++++ DATA RECORDS

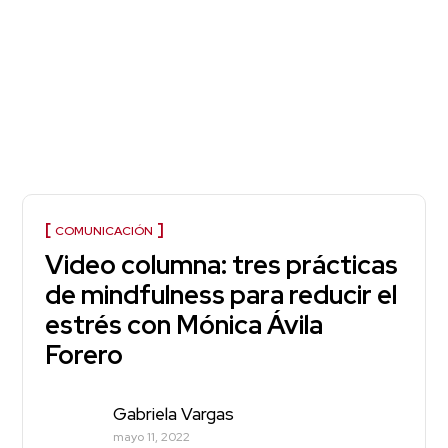
COMUNICACIÓN
Video columna: tres prácticas
de mindfulness para reducir el
estrés con Mónica Ávila
Forero
Gabriela Vargas
mayo 11, 2022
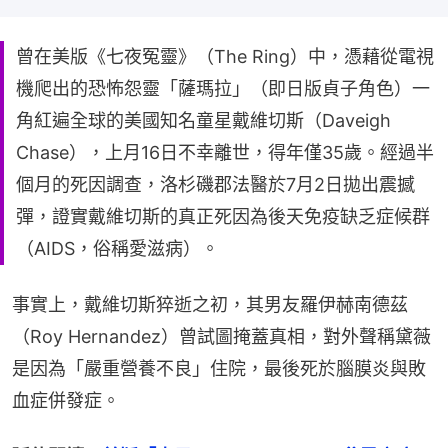
曾在美版《七夜冤靈》（The Ring）中，憑藉從電視
機爬出的恐怖怨靈「薩瑪拉」（即日版貞子角色）一
角紅遍全球的美國知名童星戴維切斯（Daveigh
Chase），上月16日不幸離世，得年僅35歲。經過半
個月的死因調查，洛杉磯郡法醫於7月2日拋出震撼
彈，證實戴維切斯的真正死因為後天免疫缺乏症候群
（AIDS，俗稱愛滋病）。
事實上，戴維切斯猝逝之初，其男友羅伊赫南德茲
（Roy Hernandez）曾試圖掩蓋真相，對外聲稱黛薇
是因為「嚴重營養不良」住院，最後死於腦膜炎與敗
血症併發症。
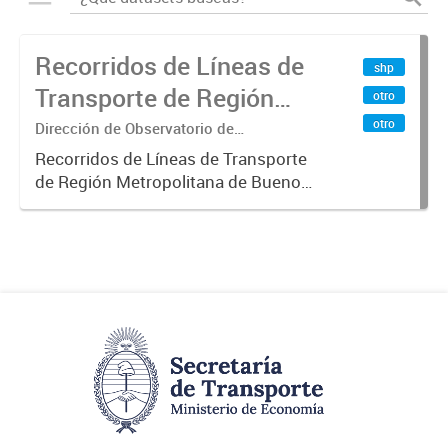
Recorridos de Líneas de
shp
Transporte de Región
otro
Metropolitana de
otro
Dirección de Observatorio de
Transporte, Estudio y Sistemas
Buenos Aires (RMBA)
Recorridos de Líneas de Transporte
de Región Metropolitana de Buenos
Aires (RMBA).-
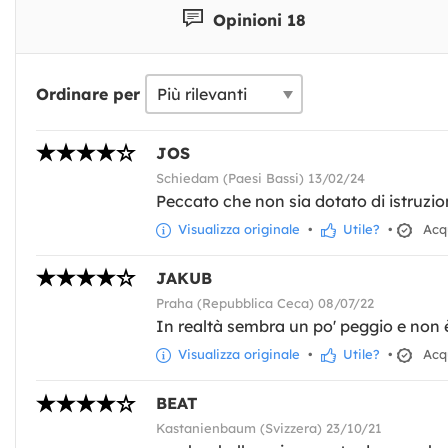
Opinioni 18
Ordinare per
JOS
Schiedam (Paesi Bassi) 13/02/24
Peccato che non sia dotato di istruzio
Visualizza originale
•
Utile?
•
Acqu
JAKUB
Praha (Repubblica Ceca) 08/07/22
In realtà sembra un po' peggio e non è
Visualizza originale
•
Utile?
•
Acqu
BEAT
Kastanienbaum (Svizzera) 23/10/21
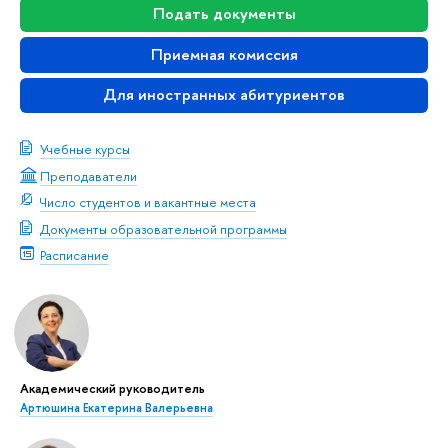
Подать документы
Приемная комиссия
Для иностранных абитуриентов
Учебные курсы
Преподаватели
Число студентов и вакантные места
Документы образовательной программы
Расписание
Академический руководитель
Артюшина Екатерина Валерьевна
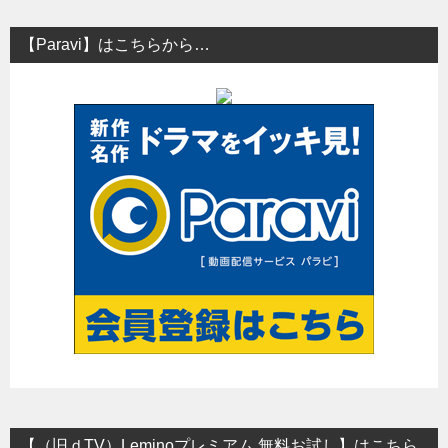
【Paravi】はこちらから…
【（旧ｄTV）Leminoプレミアム 無料お試し】はこちら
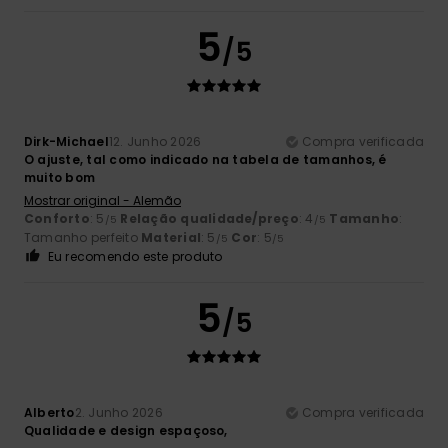
5
/5
Dirk-Michael
12. Junho 2026
Compra verificada
O ajuste, tal como indicado na tabela de tamanhos, é
muito bom
Mostrar original - Alemão
Conforto
: 5
Relação qualidade/preço
: 4
Tamanho
:
/5
/5
Tamanho perfeito
Material
: 5
Cor
: 5
/5
/5
Eu recomendo este produto
5
/5
Alberto
2. Junho 2026
Compra verificada
Qualidade e design espaçoso,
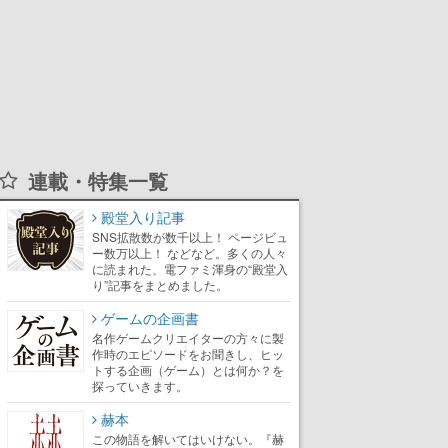
連載・特集一覧
殿堂入り記事
SNS拡散数が数千以上！ ページビュ
ー数万以上！ などなど。多くの人々
に読まれた、電ファミ渾身の“殿堂入
り”記事をまとめました。
ゲームの企画書
名作ゲームクリエイターの方々に製
作時のエピソードをお聞きし、ヒッ
トする企画（ゲーム）とは何か？を
探っていきます。
赫本
この物語を解いてはいけない。『赫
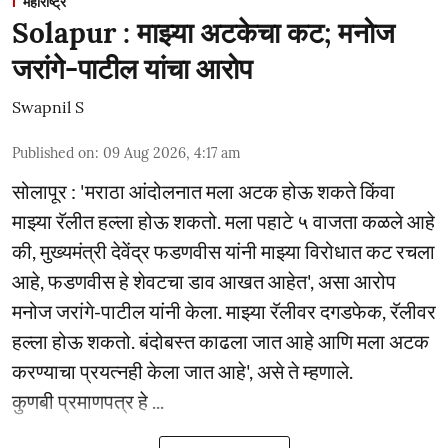
महाराष्ट्र
Solapur : माझ्या अटकेचा कट; मनोज
जरांगे-पाटील यांचा आरोप
Swapnil S
Published on
:
09 Aug 2026, 4:17 am
सोलापूर : 'मराठा आंदोलनात मला अटक होऊ शकते किंवा
माझ्या रॅलीत हल्ला होऊ शकतो. मला पहाटे ५ वाजता कळले आहे
की, मुख्यमंत्री देवेंद्र फडणवीस यांनी माझ्या विरोधात कट रचला
आहे, फडणवीस हे शेवटचा डाव आखत आहेत', असा आरोप
मनोज जरांगे-पाटील यांनी केला. माझ्या रॅलीवर दगडफेक, रॅलीवर
हल्ला होऊ शकतो. बंदोबस्त काढला जात आहे आणि मला अटक
करण्याचा प्रयत्नही केला जात आहे', असे ते म्हणाले.
कुणबी प्रमाणपत्र हे ...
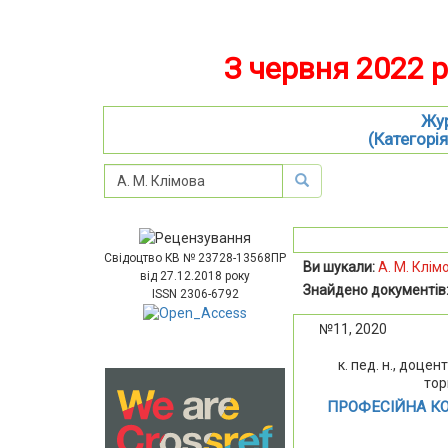
З червня 2022 
Жур
(Категорія
Свідоцтво КВ № 23728-13568ПР
Ви шукали:
А. М. Клім
від 27.12.2018 року
Знайдено документів
ISSN 2306-6792
№11, 2020
к. пед. н., доце
тор
ПРОФЕСІЙНА КО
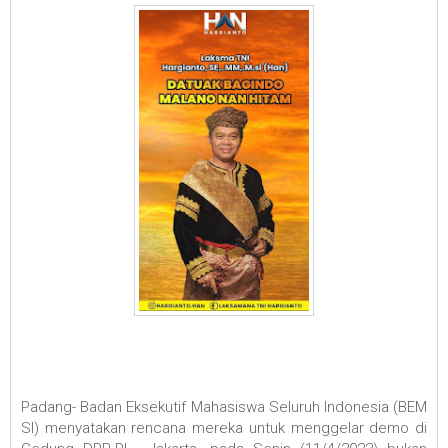
Padang- Badan Eksekutif Mahasiswa Seluruh Indonesia (BEM
SI) menyatakan rencana mereka untuk menggelar demo di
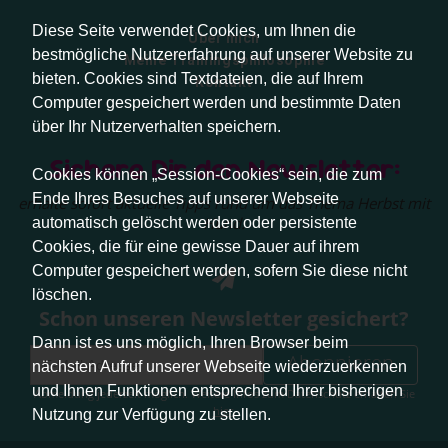
Diese Seite verwendet Cookies, um Ihnen die
Über mich
bestmögliche Nutzererfahrung auf unserer Website zu
Meine Trainingsphilosophie
bieten. Cookies sind Textdateien, die auf Ihrem
Kontakt
Computer gespeichert werden und bestimmte Daten
über Ihr Nutzerverhalten speichern.
Sichere Dir den Newsletter:
Cookies können „Session-Cookies“ sein, die zum
Ende Ihres Besuches auf unserer Webseite
erhalte sofort aktuelle Tipps rund um das Thema Herbst mit
Hund.
automatisch gelöscht werden oder persistente
Cookies, die für eine gewisse Dauer auf ihrem
Computer gespeichert werden, sofern Sie diese nicht
löschen.
Schon unseren Newsletter gesichert?
Dann ist es uns möglich, Ihren Browser beim
Abonnieren
nächsten Aufruf unserer Webseite wiederzuerkennen
und Ihnen Funktionen entsprechend Ihrer bisherigen
Abmeldung jederzeit möglich. Weitere Infos zum Datenschutz erhalten Sie
hier
.
Nutzung zur Verfügung zu stellen.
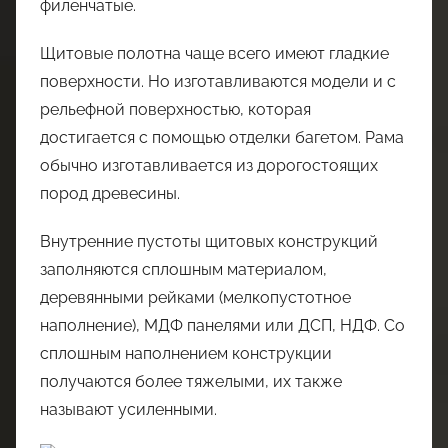
филенчатые.
Щитовые полотна чаще всего имеют гладкие
поверхности. Но изготавливаются модели и с
рельефной поверхностью, которая
достигается с помощью отделки багетом. Рама
обычно изготавливается из дорогостоящих
пород древесины.
Внутренние пустоты щитовых конструкций
заполняются сплошным материалом,
деревянными рейками (мелкопустотное
наполнение), МДФ панелями или ДСП, НДФ. Со
сплошным наполнением конструкции
получаются более тяжелыми, их также
называют усиленными.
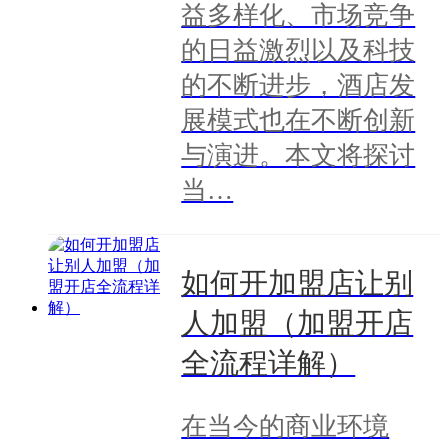
益多样化、市场竞争
的日益激烈以及科技
的不断进步，酒店发
展模式也在不断创新
与演进。本文将探讨
当…
如何开加盟店让别
人加盟（加盟开店
全流程详解）
在当今的商业环境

++++++++

PROBLEM DESCRIPTION>
Could you set down, exactly as written, the lines above between the one holding "Ende Ihres Besuches auf unserer Webseite" and the one holding "nächsten Aufruf unserer", inclusive, and nothing more?

TASK RESULT>
Ende Ihres Besuches auf unserer Webseite
erhalte sofort aktuelle Tipps rund um das Thema Herbst mit
Hund.
automatisch gelöscht werden oder persistente
Cookies, die für eine gewisse Dauer auf ihrem
Computer gespeichert werden, sofern Sie diese nicht
löschen.
Schon unseren Newsletter gesichert?
Dann ist es uns möglich, Ihren Browser beim
Abonnieren
nächsten Aufruf unserer Webseite wiederzuerkennen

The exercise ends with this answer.